WHAT TO WORK ON: Could you render every line of the records below as a JSON list of strings, one string per line, with blank lines skipped and the pictures left out?

MATERIAL PROVIDED:
______
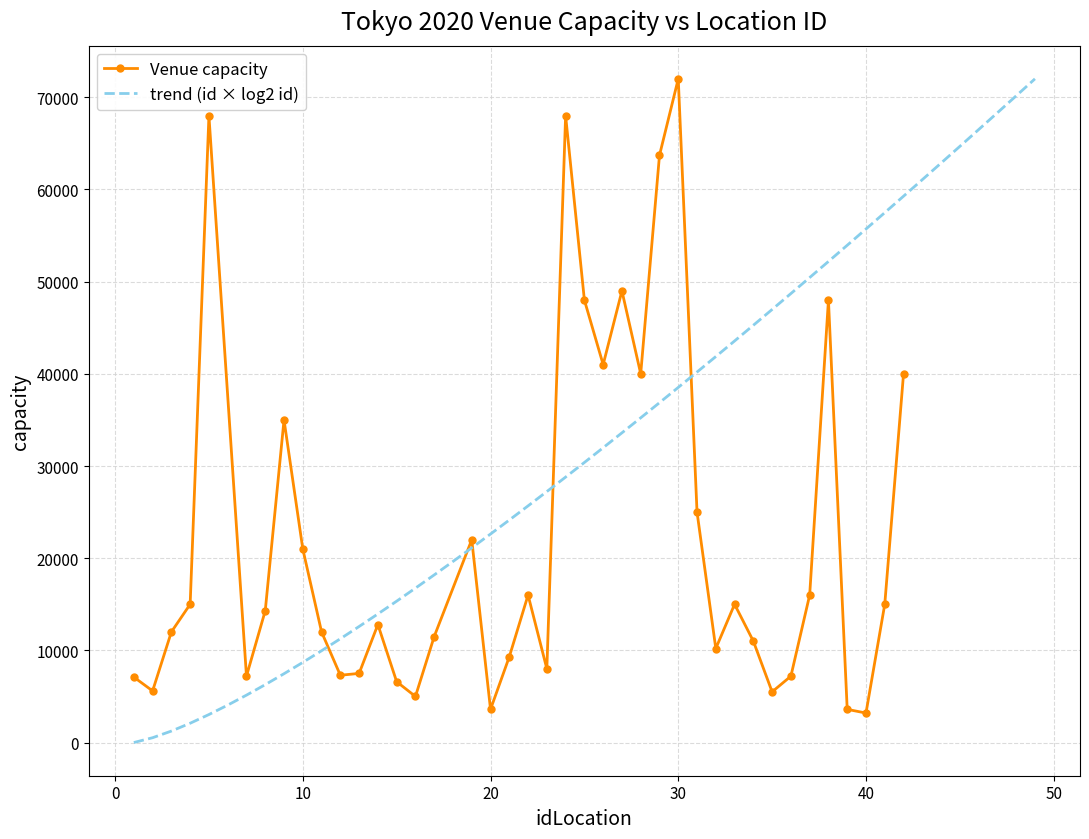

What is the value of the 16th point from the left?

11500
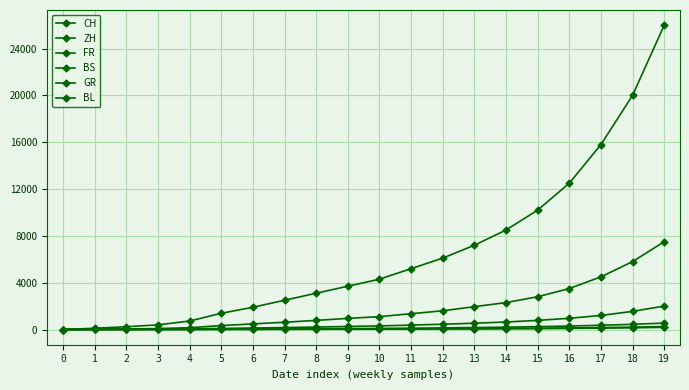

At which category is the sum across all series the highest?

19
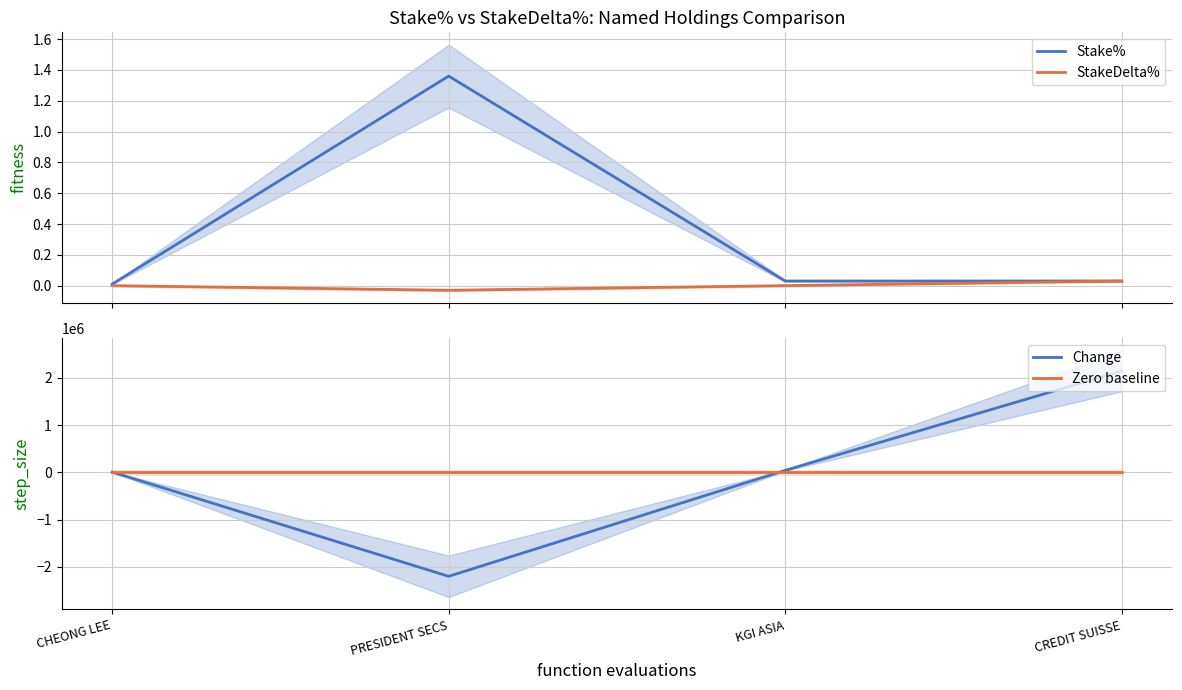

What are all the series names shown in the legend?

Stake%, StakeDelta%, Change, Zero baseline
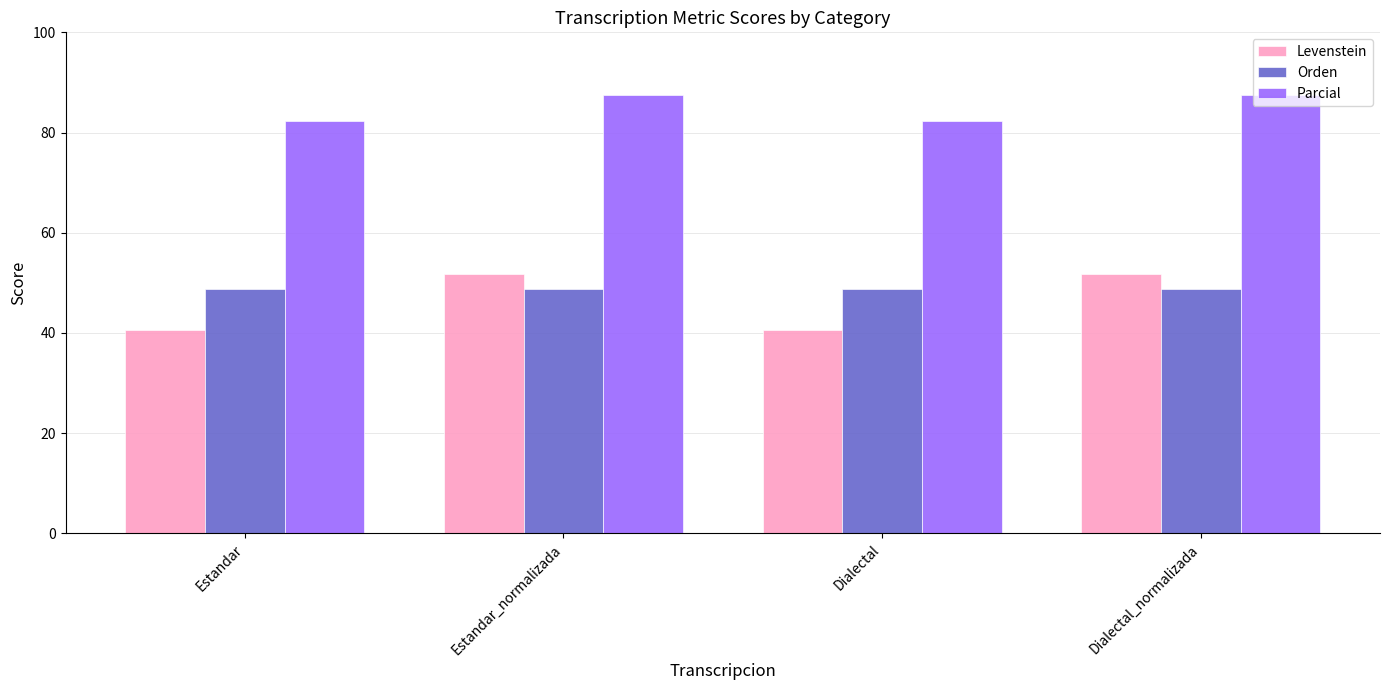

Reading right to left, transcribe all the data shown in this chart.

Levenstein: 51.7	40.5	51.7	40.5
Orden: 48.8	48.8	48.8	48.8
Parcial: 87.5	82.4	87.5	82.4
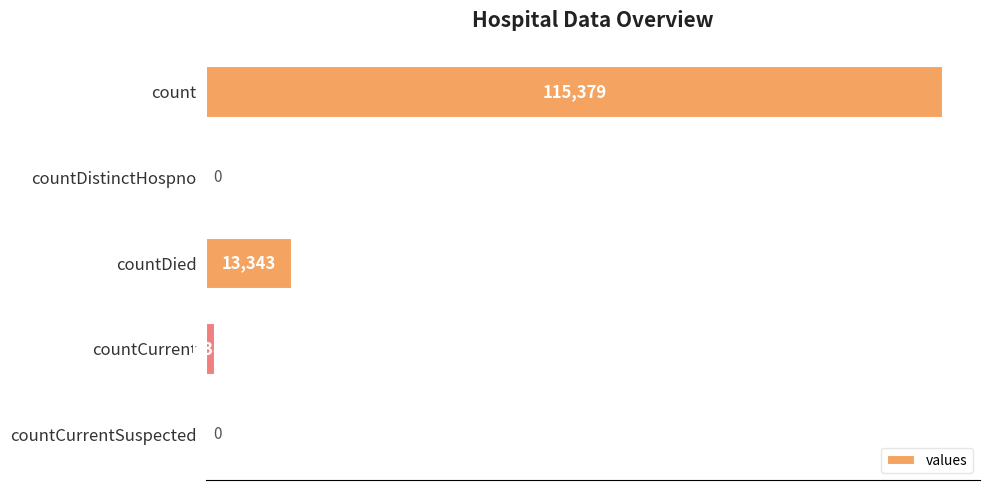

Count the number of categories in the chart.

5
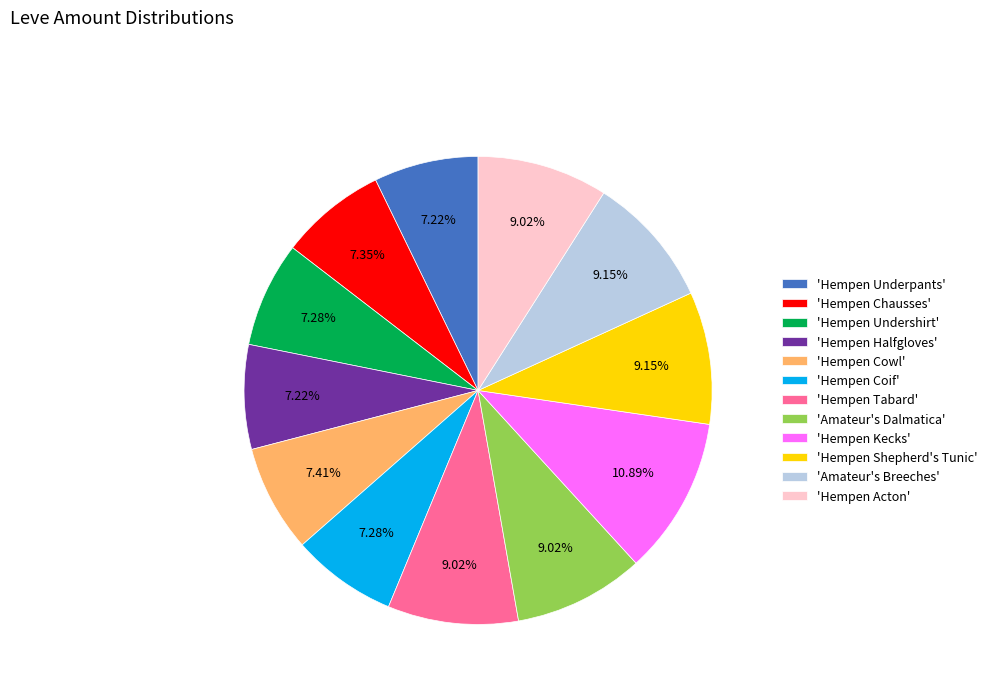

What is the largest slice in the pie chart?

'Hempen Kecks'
______
TASK OUTPUT:
[
  "What is the value of the 16th point from the left?",
  "11500",
  "At which category is the sum across all series the highest?",
  "19",
  "What are all the series names shown in the legend?",
  "Stake%, StakeDelta%, Change, Zero baseline",
  "Reading right to left, transcribe all the data shown in this chart.",
  "Levenstein: 51.7\t40.5\t51.7\t40.5",
  "Orden: 48.8\t48.8\t48.8\t48.8",
  "Parcial: 87.5\t82.4\t87.5\t82.4",
  "Count the number of categories in the chart.",
  "5",
  "What is the largest slice in the pie chart?",
  "'Hempen Kecks'"
]